[[ Exercise material open ]]

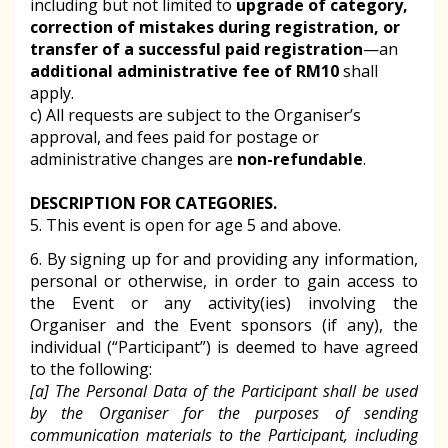
including but not limited to
upgrade of category,
correction of mistakes during registration, or
transfer of a successful paid registration
—an
additional administrative fee of RM10
shall
apply.
c) All requests are subject to the Organiser’s
approval, and fees paid for postage or
administrative changes are
non-refundable
.
DESCRIPTION FOR CATEGORIES.
5. This event is open for age 5 and above.
6. By signing up for and providing any information,
personal or otherwise, in order to gain access to
the Event or any activity(ies) involving the
Organiser and the Event sponsors (if any), the
individual (“Participant”) is deemed to have agreed
to the following:
[a] The Personal Data of the Participant shall be used
by the Organiser for the purposes of sending
communication materials to the Participant, including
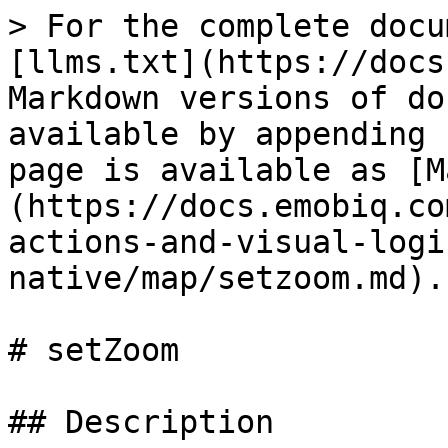
> For the complete docu
[llms.txt](https://docs
Markdown versions of do
available by appending 
page is available as [M
(https://docs.emobiq.co
actions-and-visual-logi
native/map/setzoom.md).

# setZoom

## Description
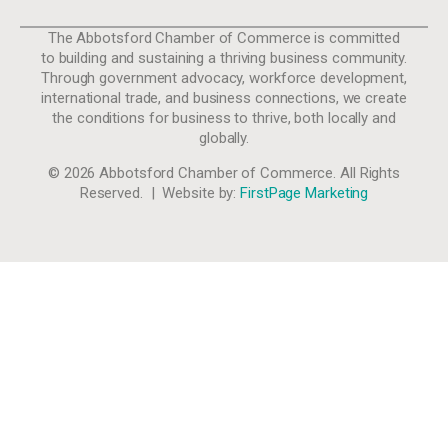
The Abbotsford Chamber of Commerce is committed
to building and sustaining a thriving business community.
Through government advocacy, workforce development,
international trade, and business connections, we create
the conditions for business to thrive, both locally and
globally.
© 2026 Abbotsford Chamber of Commerce. All Rights
Reserved. | Website by:
FirstPage Marketing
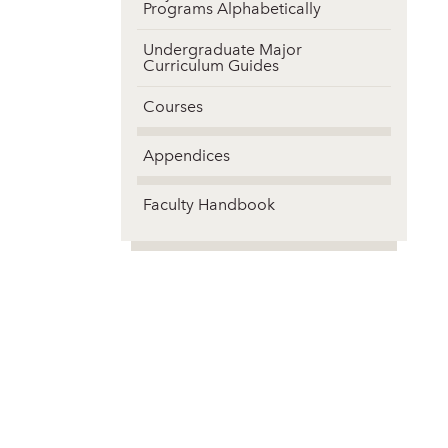
Programs Alphabetically
Undergraduate Major
Curriculum Guides
Courses
Appendices
Faculty Handbook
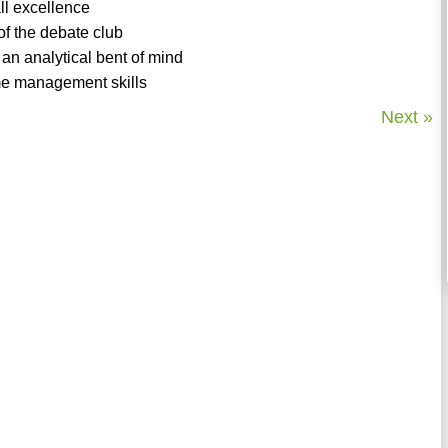
ll excellence
of the debate club
 an analytical bent of mind
ime management skills
Next »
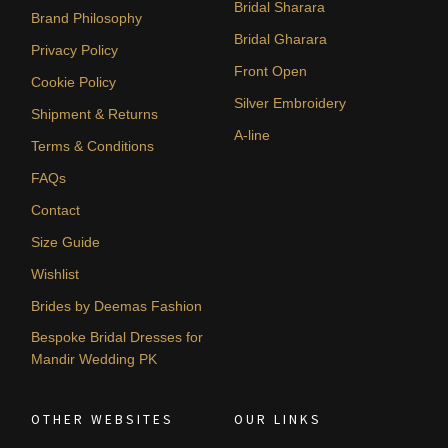
Bridal Sharara
Brand Philosophy
Bridal Gharara
Privacy Policy
Front Open
Cookie Policy
Silver Embroidery
Shipment & Returns
A-line
Terms & Conditions
FAQs
Contact
Size Guide
Wishlist
Brides by Deemas Fashion
Bespoke Bridal Dresses for
Mandir Wedding PK
OTHER WEBSITES
OUR LINKS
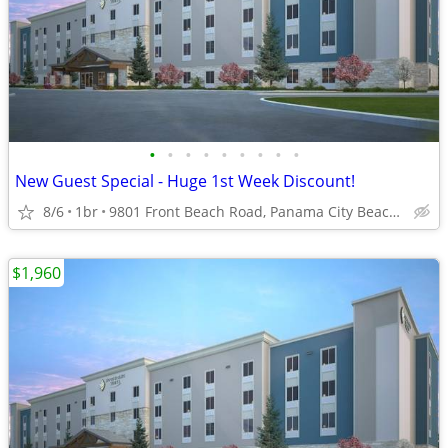
•
•
•
•
•
•
•
•
•
New Guest Special - Huge 1st Week Discount!
8/6
1br
9801 Front Beach Road, Panama City Beach, FL
$1,960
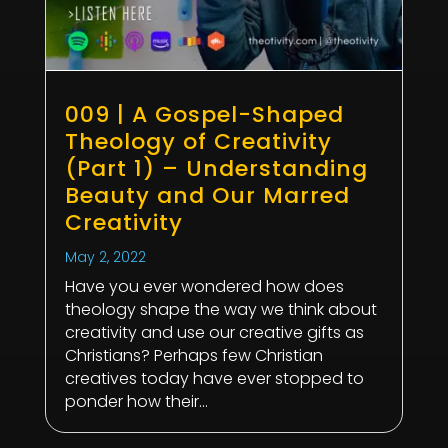
009 | A Gospel-Shaped
Theology of Creativity
(Part 1) – Understanding
Beauty and Our Marred
Creativity
May 2, 2022
Have you ever wondered how does
theology shape the way we think about
creativity and use our creative gifts as
Christians? Perhaps few Christian
creatives today have ever stopped to
ponder how their...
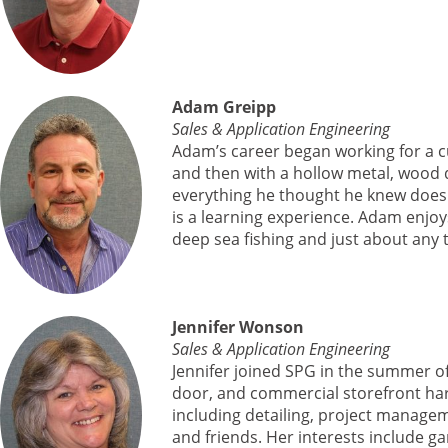
Adam Greipp
Sales & Application Engineering
Adam’s career began working for a c
and then with a hollow metal, wood 
everything he thought he knew does 
is a learning experience. Adam enjoys
deep sea fishing and just about any 
Jennifer Wonson
Sales & Application Engineering
Jennifer joined SPG in the summer of
door, and commercial storefront har
including detailing, project managem
and friends. Her interests include ga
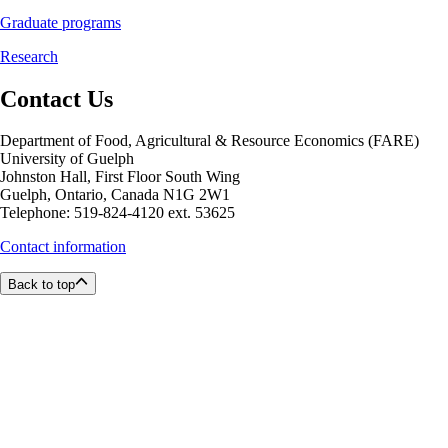
Graduate programs
Research
Contact Us
Department of Food, Agricultural & Resource Economics (FARE)
University of Guelph
Johnston Hall, First Floor South Wing
Guelph, Ontario, Canada N1G 2W1
Telephone: 519-824-4120 ext. 53625
Contact information
Back to top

[[ Exercise material closed ]]

• [Problem] Return the transcribed text of every item above word for word, leaving the pictures out of your answer.

• [Expected answer]
including but not limited to
upgrade of category,
correction of mistakes during registration, or
transfer of a successful paid registration
—an
additional administrative fee of RM10
shall
apply.
c) All requests are subject to the Organiser’s
approval, and fees paid for postage or
administrative changes are
non-refundable
.
DESCRIPTION FOR CATEGORIES.
5. This event is open for age 5 and above.
6. By signing up for and providing any information,
personal or otherwise, in order to gain access to
the Event or any activity(ies) involving the
Organiser and the Event sponsors (if any), the
individual (“Participant”) is deemed to have agreed
to the following:
[a] The Personal Data of the Participant shall be used
by the Organiser for the purposes of sending
communication materials to the Participant, including
> For the complete docu
[llms.txt](https://docs
Markdown versions of do
available by appending 
page is available as [M
(https://docs.emobiq.co
actions-and-visual-logi
native/map/setzoom.md).

# setZoom

## Description
The Abbotsford Chamber of Commerce is committed
to building and sustaining a thriving business community.
Through government advocacy, workforce development,
international trade, and business connections, we create
the conditions for business to thrive, both locally and
globally.
© 2026 Abbotsford Chamber of Commerce. All Rights
Reserved. | Website by:
FirstPage Marketing
Programs Alphabetically
Undergraduate Major
Curriculum Guides
Courses
Appendices
Faculty Handbook
ll excellence
of the debate club
 an analytical bent of mind
ime management skills
Next »
Bridal Sharara
Brand Philosophy
Bridal Gharara
Privacy Policy
Front Open
Cookie Policy
Silver Embroidery
Shipment & Returns
A-line
Terms & Conditions
FAQs
Contact
Size Guide
Wishlist
Brides by Deemas Fashion
Bespoke Bridal Dresses for
Mandir Wedding PK
OTHER WEBSITES
OUR LINKS
•
•
•
•
•
•
•
•
•
New Guest Special - Huge 1st Week Discount!
8/6
1br
9801 Front Beach Road, Panama City Beach, FL
$1,960
009 | A Gospel-Shaped
Theology of Creativity
(Part 1) – Understanding
Beauty and Our Marred
Creativity
May 2, 2022
Have you ever wondered how does
theology shape the way we think about
creativity and use our creative gifts as
Christians? Perhaps few Christian
creatives today have ever stopped to
ponder how their...
Adam Greipp
Sales & Application Engineering
Adam’s career began working for a c
and then with a hollow metal, wood 
everything he thought he knew does 
is a learning experience. Adam enjoys
deep sea fishing and just about any 
Jennifer Wonson
Sales & Application Engineering
Jennifer joined SPG in the summer of
door, and commercial storefront har
including detailing, project managem
and friends. Her interests include ga
Graduate programs
Research
Contact Us
Department of Food, Agricultural & Resource Economics (FARE)
University of Guelph
Johnston Hall, First Floor South Wing
Guelph, Ontario, Canada N1G 2W1
Telephone: 519-824-4120 ext. 53625
Contact information
Back to top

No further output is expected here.